BEGIN DATASET EXCERPTS
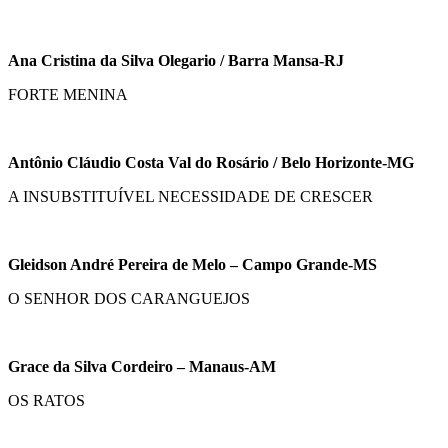
Ana Cristina da Silva Olegario / Barra Mansa-RJ
FORTE MENINA
Antônio Cláudio Costa Val do Rosário / Belo Horizonte-MG
A INSUBSTITUÍVEL NECESSIDADE DE CRESCER
Gleidson André Pereira de Melo – Campo Grande-MS
O SENHOR DOS CARANGUEJOS
Grace da Silva Cordeiro – Manaus-AM
OS RATOS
END DATASET EXCERPTS
YOUR GOAL: Report every line above that has the string "Silva" in it.

OUTPUT FOR THIS TASK:
Ana Cristina da Silva Olegario / Barra Mansa-RJ
Grace da Silva Cordeiro – Manaus-AM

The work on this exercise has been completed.